Each incident had the effect of either furthering a heterodox agenda or actively closing down voices upholding the Church’s established teaching — a radical departure from synods held under Pope St. John Paul II and Benedict XVI, which affirmed doctrine while looking for ways to better impart that teaching.
But the overall problem with Pope Francis’ earlier synodal assemblies, and especially the first one, was not just the efforts aimed at achieving a pre-planned result, unseemly though they were, but also that the impression given by the Pope and the synod managers — that everyone could speak frankly and boldly and that all sides would have a fair hearing — simply turned out not to be true.

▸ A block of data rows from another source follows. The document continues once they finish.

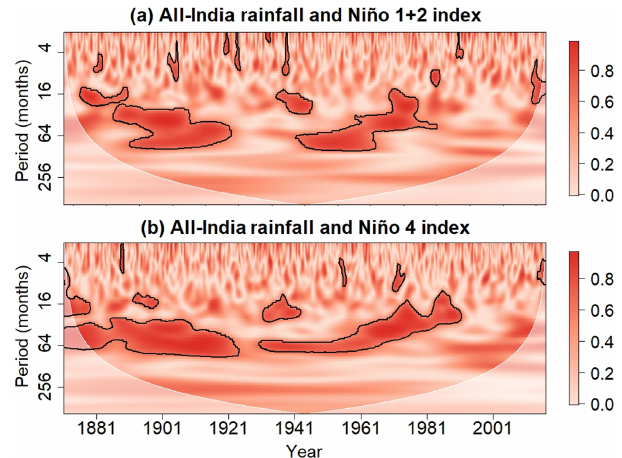
Figure 9. Nonlinear wavelet coherence between the full AIR time series and full times series for the (a) Niño 1 and 2 and (b) Niño 4 indices. Contours enclose regions of 5% cumulative area-wise significance, and the shading represents the cone of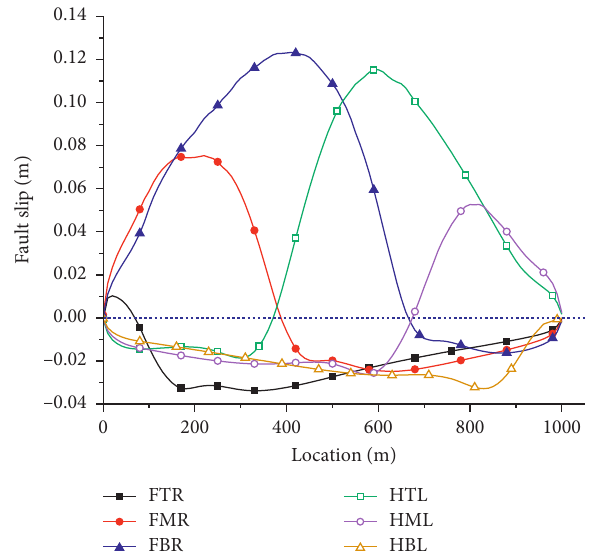
Figure 13: Fault slip along the fault plane when the fracturing region was FTR, TBR, FMR, HTL, HML, or HBL. plane (black line with the square symbol) presented in two sections: from 0 m to 60 m, the fault slid upward; from 60 m to 1000 m, the fault slid downward. It caused the fault to be tensioned at the point of 60 m and prone to failure. The largest fault sliding distance was 33.81 mm, and the average sliding distance was 21.43 mm. The M w of the induced earthquake was 3.0214. When the fracturing region was FMR (red line with the circle symbol), the fault slip also presented in two sections, but the range of sliding upward increased (0 m–380 m). The largest sliding distance, average sliding distance, and M w of the induced earthquake were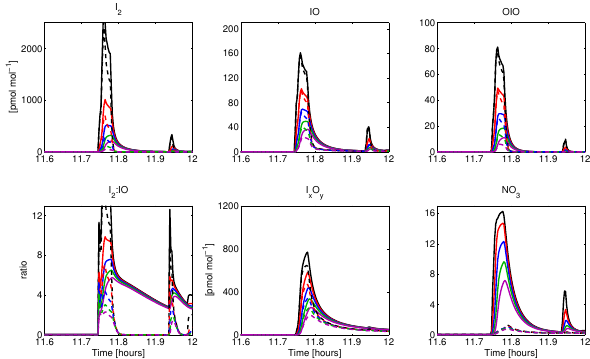
Fig. 11. Non-seasalt aerosol properties for the I 2 recycling, low tide, model run. Top panel is the dry mole fraction of NO − a height of 0.5m. Bottom panel is total dry volume of the non- seasalt mode at heights of 0.5, 8, 60, 250 and 650m (black, red, blue, green, and purple lines, respectively).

As I wrote in the conclusion of the book, those pushing for Cardinal Kasper’s proposal and for a change regarding the Church’s approach to homosexuality “received support from the synod leadership significantly disproportionate to the real support for those positions among the synod fathers,” whereas the side that was “targeted for repression was, bizarrely, the one that upheld the traditional doctrine of the Church, passed down from one generation to the next for two thousand years.”
“This led the synod to become, in the words of one cardinal, ‘grossly unfair.’ The audiatur et altera pars principle (to hear the arguments of both sides) was aggressively disregarded, despite the fact that it is one of the two norms of natural justice both in canon law and civil law. Suddenly, merely restating the Church’s long-held doctrine on key issues left one open to bullying, intimidation, and threats, not so much by the media as by some in senior Church positions and even those in charge of the synod itself.”
The aggressive sidelining of the magisterium, especially in the first family synod, even led Pope Emeritus Benedict XVI to say, when asked in private what he thought of the first synod: “Halten Sie sich unbedingt an die Lehre!” (“Strictly adhere to the doctrine!”).
Such marginalization of voices faithful to orthodoxy and the perennial teaching of the Church sounds eerily familiar to what we’ve already witnessed in the run-up to the Synod on Synodality.
Will we therefore see the same practices and biased steering towards a pre-determined result in the coming session and the conclusive synodal assembly next year, and with the sort of disruption that Amoris Laetitia left in its wake? Some revolutionary novelties, the focus on certain heterodox themes, and strict media restrictions suggest we probably will.